Dieser ereilt Vladimir Volkoff am 14. September 2005 während der Entstehung eines bemerkenswerten Kompendiums zu seinem Leben und Werk, für das er eine kurze einleitende Autobiographie verfaßte. Die Liste dessen, was er am Leben geliebt habe, ist lang; wirklich verabscheut habe er nur Flegelhaftigkeit, Pädophilie und Demokratie.

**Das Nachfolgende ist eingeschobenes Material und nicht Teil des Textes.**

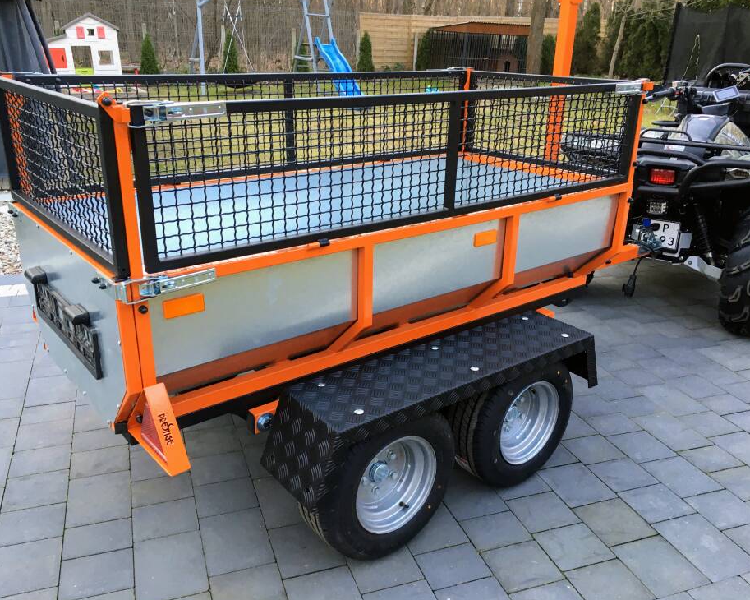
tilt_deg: -20.6
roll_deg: -1.1
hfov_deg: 57.2
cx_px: 381
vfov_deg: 47.1
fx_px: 688
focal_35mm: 31
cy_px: 298
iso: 32
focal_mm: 4.15
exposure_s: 1/33
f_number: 2.2
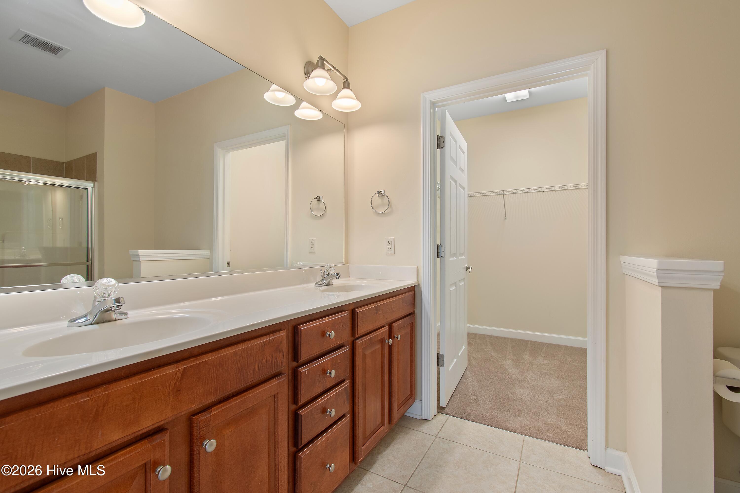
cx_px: 370
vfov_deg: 77.3
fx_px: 308
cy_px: 246
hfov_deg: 100.4
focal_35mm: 15
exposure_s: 1/3
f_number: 8
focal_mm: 10
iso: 100
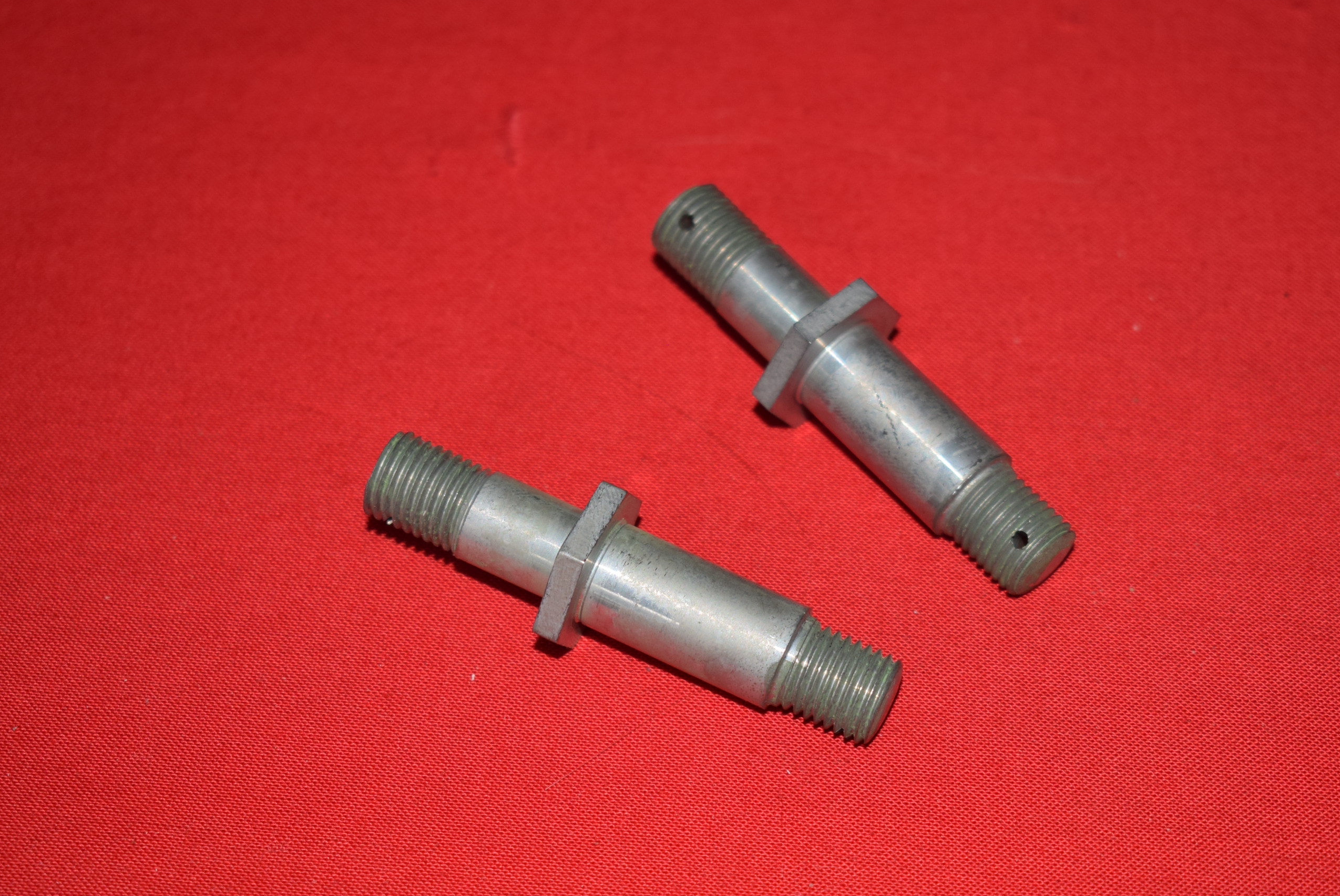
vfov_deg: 16.9
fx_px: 3017
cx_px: 756
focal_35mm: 81
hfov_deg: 25.0
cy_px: 523
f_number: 5.3
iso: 400
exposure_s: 1/200
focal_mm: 46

Der streitbare »Dumas der Steppen« – wie Le Figaro ihn wegen seiner in Rußland angesiedelten historischen Romane bezeichnete – bereute nur, sich nie duelliert zu haben. Zum Tode Vladimir Volkoffs schrieb Dominique Venner: »Wie alle Großen seiner Generation, Déon oder Raspail, war sein Empfinden vom Krieg und den Tragödien des Jahrhunderts genährt worden, an deren Erleben es den Kindern des Konsums und des lauwarmen Nihilismus so bitter gebricht«.

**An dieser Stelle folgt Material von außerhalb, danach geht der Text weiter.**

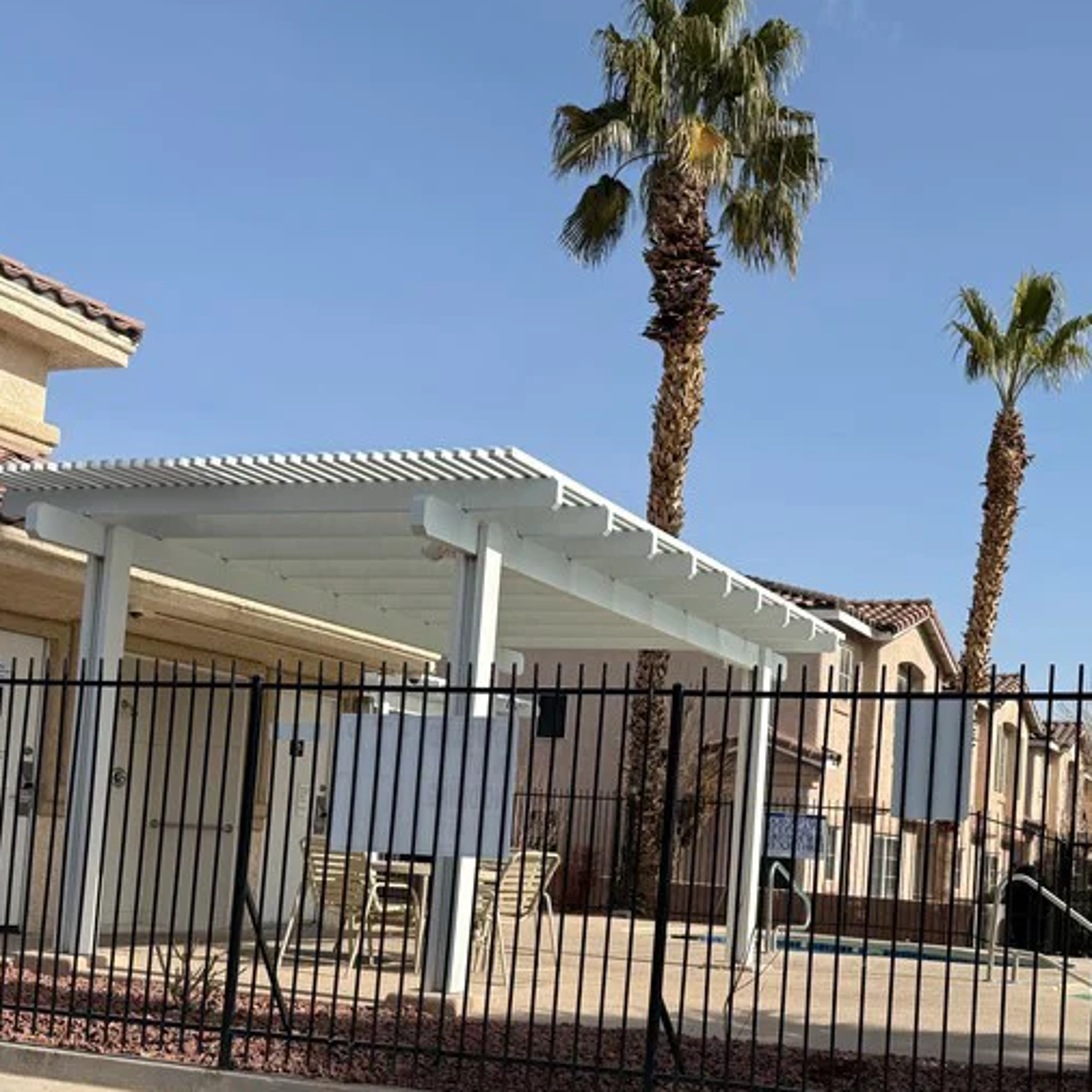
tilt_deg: +3.1
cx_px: 750
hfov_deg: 38.6
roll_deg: -4.4
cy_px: 783
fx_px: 1535
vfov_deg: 38.4
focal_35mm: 43
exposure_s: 1/5319
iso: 80
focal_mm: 6.76
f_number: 1.78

Der Krieg dieses Großen war Algerien, zu dem er am Ende seines Schaffens zurückkehrt. Keine 100 Seiten braucht Volkoff, um spannend wie ein Kriminalroman in La Grenade bis zum lakonisch-bitteren Ende die Spur einer gestohlenen Handgranate zu beschreiben; und während diese von Hand zu Hand geht anhand archetypischer Akteure ein schon damals müdes Europa, seine Verächter im Inneren und islamistisch-terroristische Gegner von außerhalb: Nach Jahrzehnten der erste Volkoff auf Deutsch, bei Karolinger; diverse Großverlage hatten ihren entsprechenden Publikumserfolgen bezeichnenderweise keine weiteren Übersetzungen folgen lassen.
Der Wahlspruch der Volkoffs lautete »Der Turm stürzt ein, aber ergibt sich nicht« – und seinem Freund Vladimir rief Jean Raspail nach: »Die Bruderschaft ist konsterniert. Ich spreche von jener winzigen ›Heiligen Schar‹ französischer Schriftsteller und Romanciers, die an den äußersten literarischen Rändern unseres alten Europa das Feuer noch erwidern. Unermeßlich ist die Front, und wir sind so wenige; und nun läßt Ihr Tod ganze Abschnitte der Mauer, wo Sie unermüdlich patrouillierten, fast ungeschützt zurück. […] Dieser Brief ist der letzte. Sie werden ihn dort oben lesen, im Frieden der Ewigkeit. Auf eine gewisse Weise beneide ich Sie: Sie wissen jetzt, warum Sie recht hatten«.